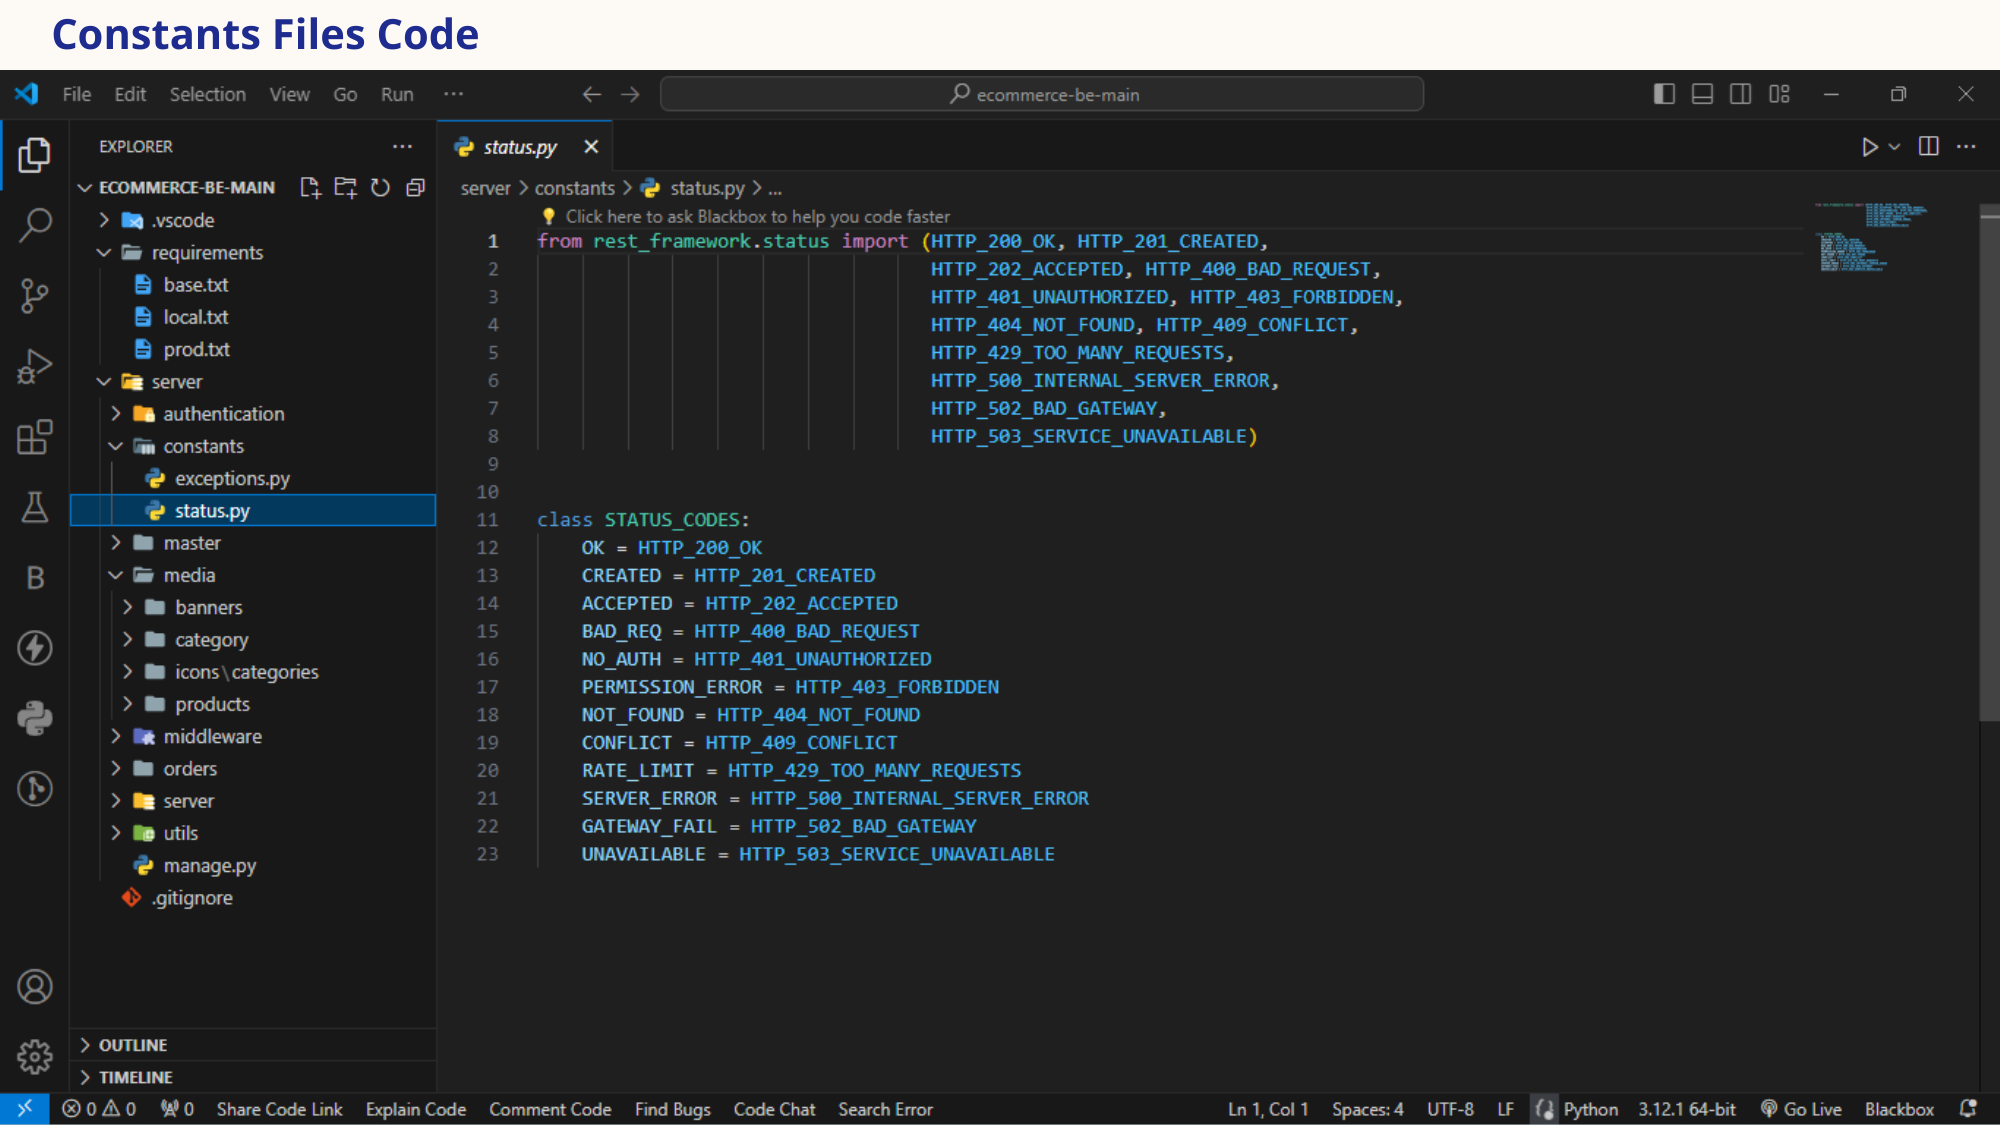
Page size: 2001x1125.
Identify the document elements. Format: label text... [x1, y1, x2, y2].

picture [0, 69, 2000, 1125]
title Constants Files Code [0, 0, 532, 68]
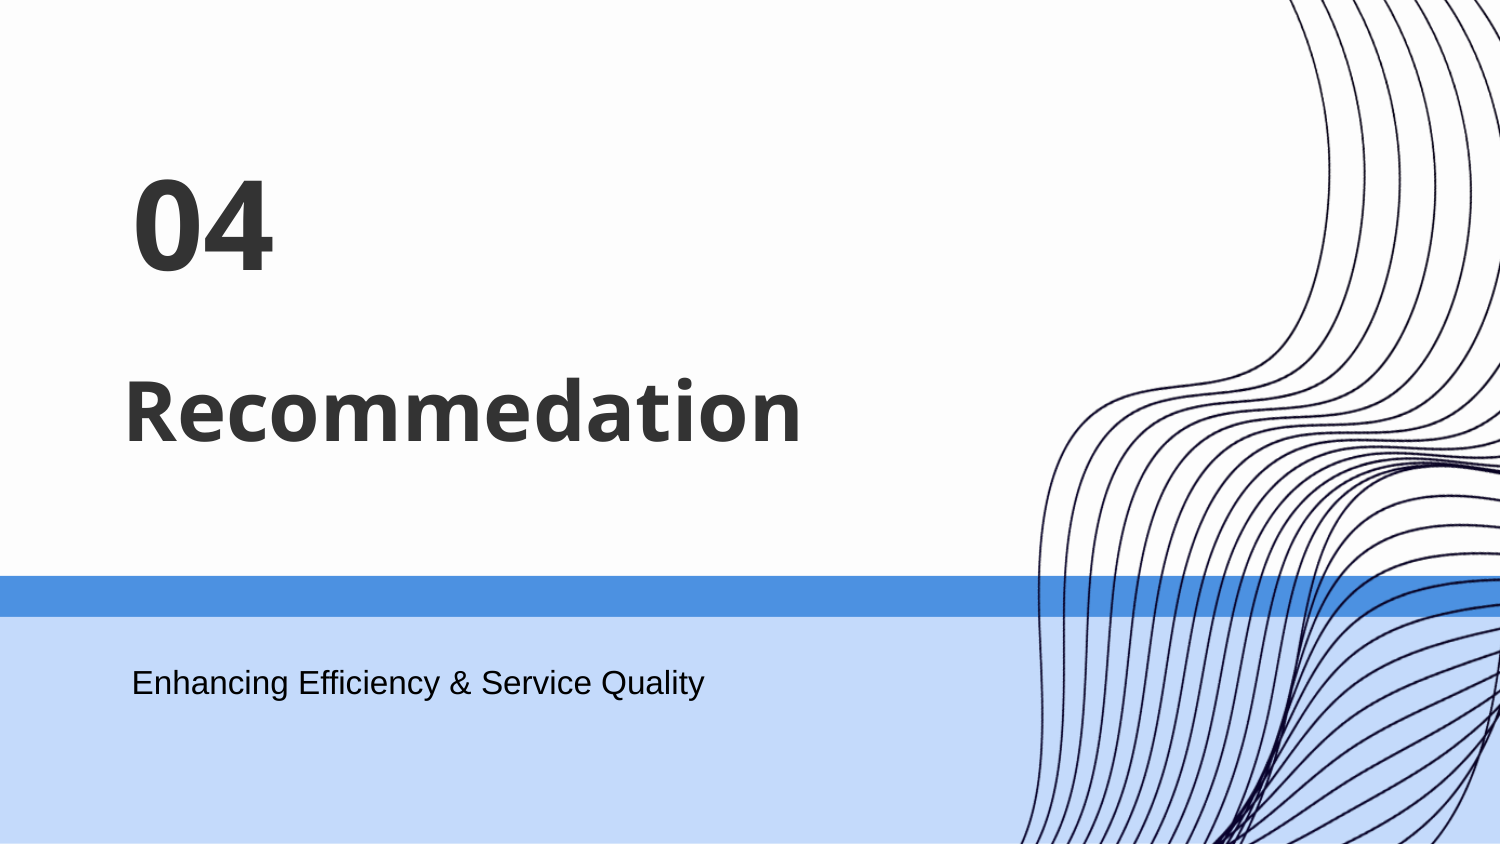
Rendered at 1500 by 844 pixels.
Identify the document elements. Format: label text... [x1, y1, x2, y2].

text_box Enhancing Efficiency & Service Quality [116, 653, 484, 709]
picture [390, 0, 1500, 844]
title Recommedation [107, 310, 484, 473]
title 04 [116, 139, 388, 311]
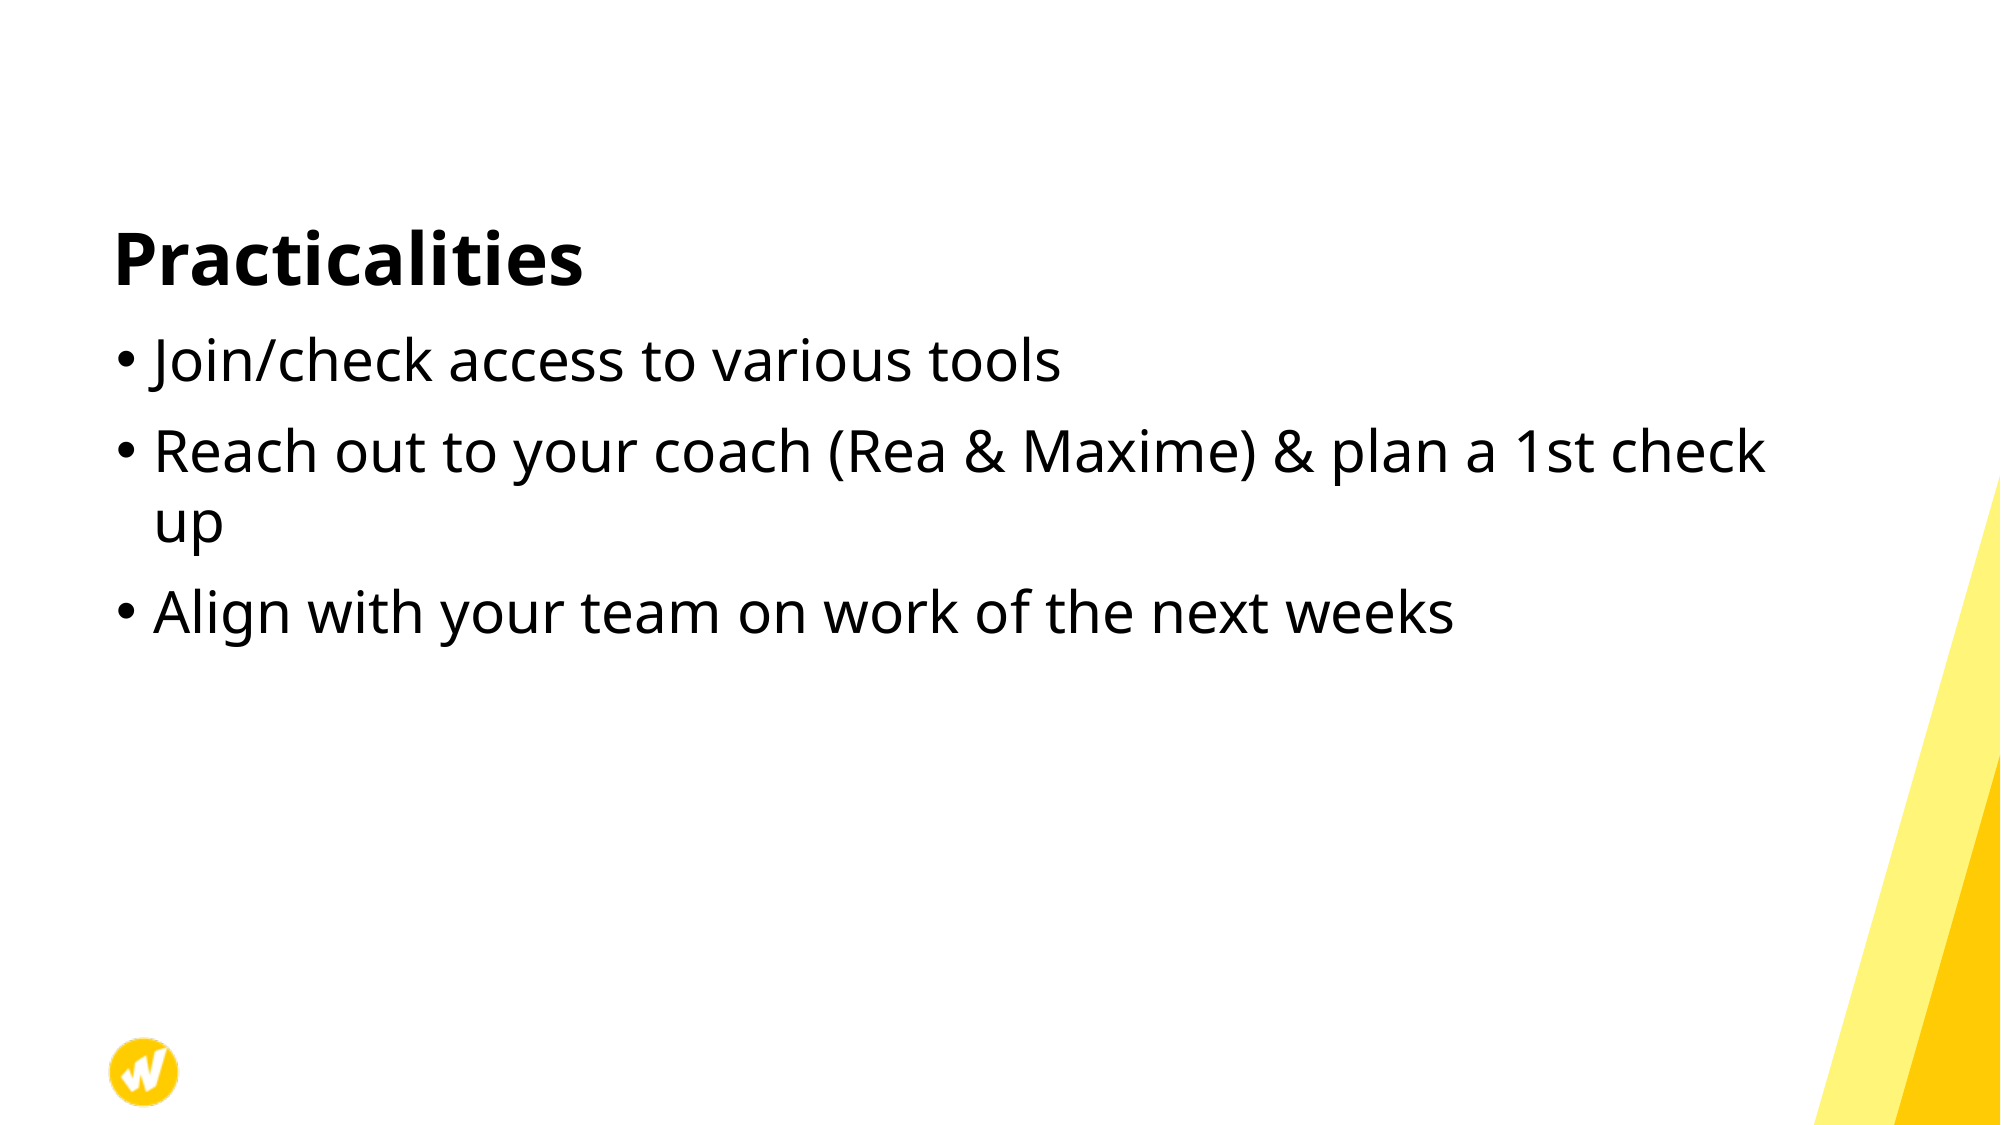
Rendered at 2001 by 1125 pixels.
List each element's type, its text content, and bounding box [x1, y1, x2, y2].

list Join/check access to various tools Reach out to your coach (Rea & Maxime) & plan a 1st check up Align with your team on work of the next weeks [100, 315, 1824, 1007]
title Practicalities [97, 204, 1824, 308]
picture [107, 1036, 181, 1109]
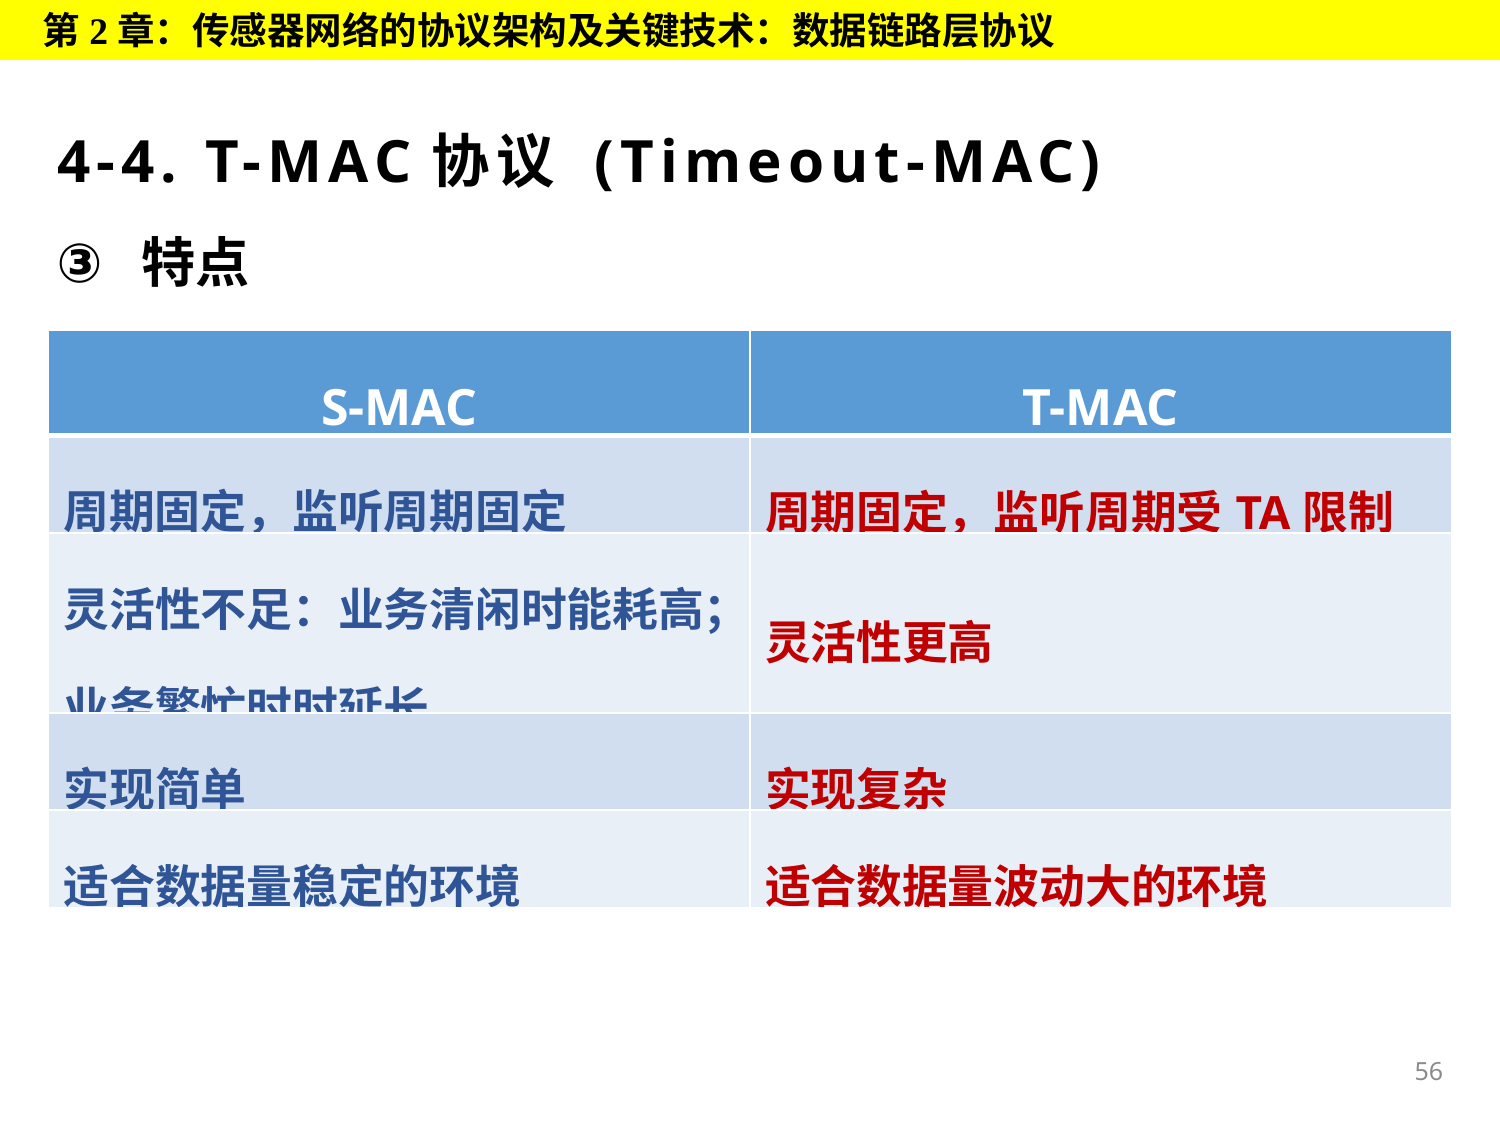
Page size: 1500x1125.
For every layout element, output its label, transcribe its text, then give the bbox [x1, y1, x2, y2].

> [WORK TO BE COMPLETED]:
This task needs one value: the number of lines in the material above that contain the word "pixels".

> [WRITTEN SOLUTION]:
2